Our study demonstrated that the H7-specific RDT could reach the LOD of 103TCID50/ml or 30 Cts by real-time PCR. Among the 32 H7N9 patients confirmed to be H7N9 positive by RT-PCR, 59.4% (19/32) tested positive by our RDT. Furthermore, our RDT assay detected 33.3% (33/99) of H7N9 infections regardless the collection dates and clinical sample types. Within the low detection limit of about 30 Cts by real-time RT-PCR, our RDT assay achieved an overall sensitivity of 57.1% (24/42).

Baas et al has recently evaluated 6 commercially available RDTs by detecting nucleoprotein antigen of influenza viruses for their ability to detect H7N9 virus (A/Anhui/01/2013). They found that the LOD of five of the six RDTs for H7N9 virus ranged from 1x105 to 1x105.5 TCID50/mL or 22–24 Ct values, indicating less sensitive for H7N9 virus than for the seasonal or other influenza A(H7) viruses [16]. Taken Baas’s results and our study together, our H7 specific assay was more sensitive than the universal influenza A rapid assay for detection of H7N9 viruses.

Similar to the diagnosis of H5N1 infection, our study found that sputum samples may be more appropriate for diagnosing novel H7N9 virus infection and should be first tested if available [4]. This finding is consistent with the data suggesting that the current H7N9 epidemic often caused severe lower respiratory tract illness in humans, resulting in a relatively high concentration of virus in the sputum [1], [4]. Chen et al also reported that serial throat swab samples from one patient were consistently negative for H7N9 by real-time RT-PCR, but sputum samples were positive [4].

Our RDT did not give false positive results when recombinant antigens and inactive virus specimens of non-H7 subtypes of the influenza virus were probed, including H1, H3, H5, H9 subtypes. Furthermore, all throat swab and sputum clinical specimens from non-H7N9 patients also tested negative.

According to the best of our knowledge, this is the first rapid immunoassay that has been evaluated with H7N9 clinical samples for detection of HA antigen of H7 subtypes. This RDT can be used for rapid diagnosis and epidemiological study of H7N9 infection, which can be subsequently confirmed by virus culture and PCR.

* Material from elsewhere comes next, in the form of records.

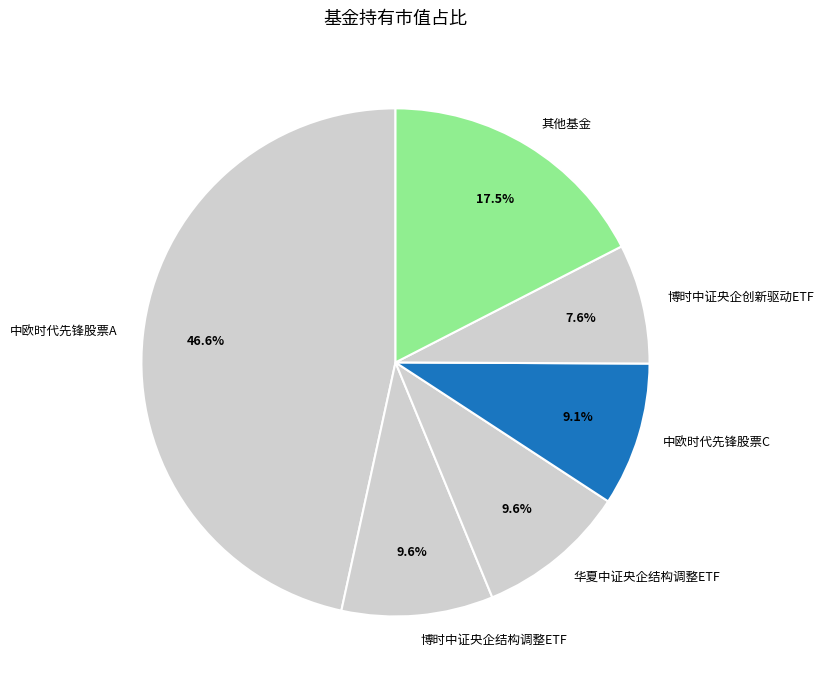

Which slice is the largest?

中欧时代先锋股票A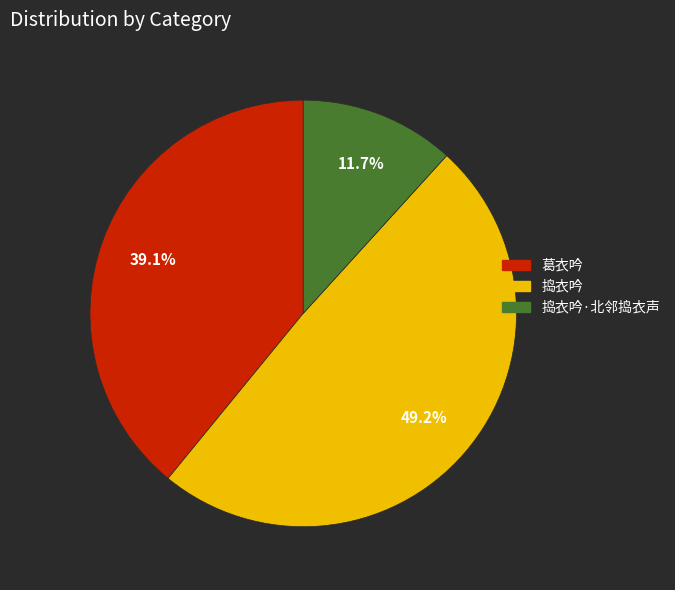

Is there any slice that represents more than half of the pie?

No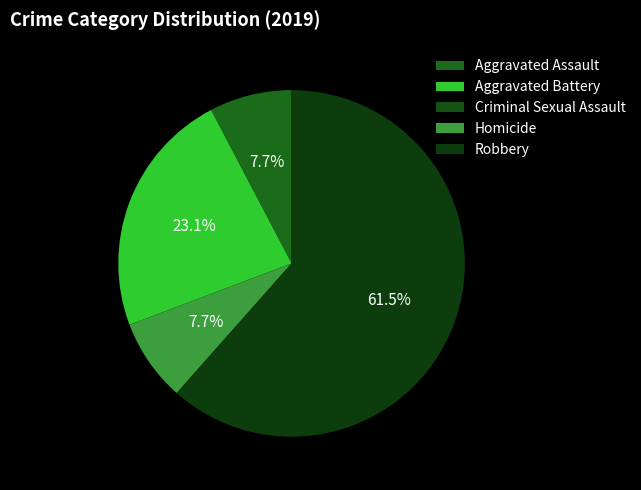

What is the majority slice?

Robbery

Our study is limited by the small number of clinical samples from H7N9 patients because when we were developing the assay, less than 150 H7N9 patients have been confirmed H7N9 positive since the outbreak. Therefore, the detection sensitivity and specificity of this assay must be further evaluated when more H7N9 patient samples are available. In addition, our rapid assay can only detect HA antigen of H7 subtypes. For correct diagnosis and subtyping of H7N9 virus, neuraminidase (NA) detection should be integrated into the assay. The refinement and improvement of our RDT for detection of H7N9 virus are ongoing.

One interesting finding highlighted by this study is that the H7 directed monoclonal antibodies employed in this assay were very sensitive to and can specifically detect the H7N9 virus in clinical specimens. This observation raises the possibility of developing universal subtype specific assays using subtype specific antibodies. At present, 17 HA subtypes and 10 NA subtypes have been characterized, resulting in a total of 170 possible combinations of various HA and NA subtypes or recombinant influenza viruses [17]. If subtype specific assays could be developed and their usefulness could be approved, assays that are both sensitive and specific to possible new recombinant influenza viruses can be quickly developed in advance of their discovery. Such assays would provide important tools for prevention and control of new influenza epidemics.